L’etica di chi sceglie cosa approvare e cosa no

Anche ammesso che esista un algoritmo perfetto, chi decide cosa è appropriato che un filtro faccia passare o no? Supponiamo che alla scelta di cosa sia giusto filtrare e cosa no (e quindi chi addestra l’algoritmo) ci sia un soggetto con una mentalità completamente diversa da voi, potreste essere ancora in grado di dire che questa persona sta facendo anche i vostri interessi? Sottolineiamo che la legge parla di contenuti inappropriati e non di contenuti pornografici, sotto intendendo anche cose come la violenza, la religione o le ideologie.

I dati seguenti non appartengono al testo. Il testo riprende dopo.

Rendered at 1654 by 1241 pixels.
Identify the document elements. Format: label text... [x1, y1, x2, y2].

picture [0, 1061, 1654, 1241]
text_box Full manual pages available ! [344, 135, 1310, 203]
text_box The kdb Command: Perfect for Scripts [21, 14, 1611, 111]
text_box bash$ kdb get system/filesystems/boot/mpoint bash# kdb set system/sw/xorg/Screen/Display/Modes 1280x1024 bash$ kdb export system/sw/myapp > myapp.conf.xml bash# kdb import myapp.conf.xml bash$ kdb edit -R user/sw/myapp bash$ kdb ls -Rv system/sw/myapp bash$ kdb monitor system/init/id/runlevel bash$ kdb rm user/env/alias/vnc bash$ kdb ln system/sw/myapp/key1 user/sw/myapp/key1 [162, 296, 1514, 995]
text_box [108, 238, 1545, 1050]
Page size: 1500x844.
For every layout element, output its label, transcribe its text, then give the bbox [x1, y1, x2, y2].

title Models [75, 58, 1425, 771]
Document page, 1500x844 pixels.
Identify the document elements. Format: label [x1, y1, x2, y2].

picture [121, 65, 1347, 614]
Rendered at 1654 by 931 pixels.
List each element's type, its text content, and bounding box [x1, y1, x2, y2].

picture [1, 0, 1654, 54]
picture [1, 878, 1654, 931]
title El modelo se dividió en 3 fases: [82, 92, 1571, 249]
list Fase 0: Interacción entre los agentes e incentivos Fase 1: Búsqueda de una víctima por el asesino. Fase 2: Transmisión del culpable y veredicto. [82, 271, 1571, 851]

Cosa è violenza per voi? io ad esempio fossi genitore, non farei mai vedere una partita di calcio allo stadio a mio figlio, poiché un ambiente violento. Ma questo ragionamento si applica a qualunque dei concetti sopra elencati. Un profilo di Instagram di una modella è un contenuto inadatto e inappropriato? Una pagina che spiega cos’è il corano? Un video dell’istituto Luce che parla di fascismo? Questi e altri esempi sono sicuramente incognite per noi che ci stiamo ragionando su, ma chi dovrà selezionare i contenuti che l’algoritmo dovrà filtrare avrà una sua opinione su cui noi non solo non potremmo averne il controllo, ma non ne avremo neanche potere decisionale.

Un sistema pensato già pieno di falle

Questa sezione è sia la più tecnica ma anche quella che più banalmente spiega quanto inefficace e impotente sia qualsiasi precauzione presa da politici o provider che vogliono controllare il meccanismo intrinseco dello scambio di dati della rete.

Attualmente si parla dell’oscurazione di specifici siti più che di un filtro di singoli file, ma nell’articolo vogliamo vagliare tutte le opzioni probabili.

Quale tipo di dati?

Oggi giorno lo scambio di dati multimediali è totalmente imprevedibile nonché vario e complesso. Partiamo dalla tipologia di dati scambiati e supponiamo di voler quindi bloccare il traffico dati di Immagini.

In quale formato di immagini vogliamo gestire questo traffico? Eh sì, perché purtroppo non esiste un solo formato di alcun tipo di dato, e non è escluso che possano nascere anche altri formati di immagini in futuro, questo implicherebbe che il filtro dovrebbe prevedere la nascita di nuovi formati o aggiornarsi continuamente con ogni nuova tecnologia, ciò non è scontato né semplice. Ma non è neanche tutto: le immagini possono essere inglobate in archivi, crittografate (sulla crittografia ci torneremo anche dopo) e condivisa la password o ancora si possono nascondere immagini in altre immagini apparentemente pulite grazie a tecniche di steganografia. Questo ragionamento valido per un formato di dati così semplice come le immagini diventa ancora più complesso con formati sensibilmente più sofisticati come i Video.

Quale sito?

Nella supposizione di voler oscurare interi siti web, le soluzioni atte ad ingannare un filtro sono ancora più numerose.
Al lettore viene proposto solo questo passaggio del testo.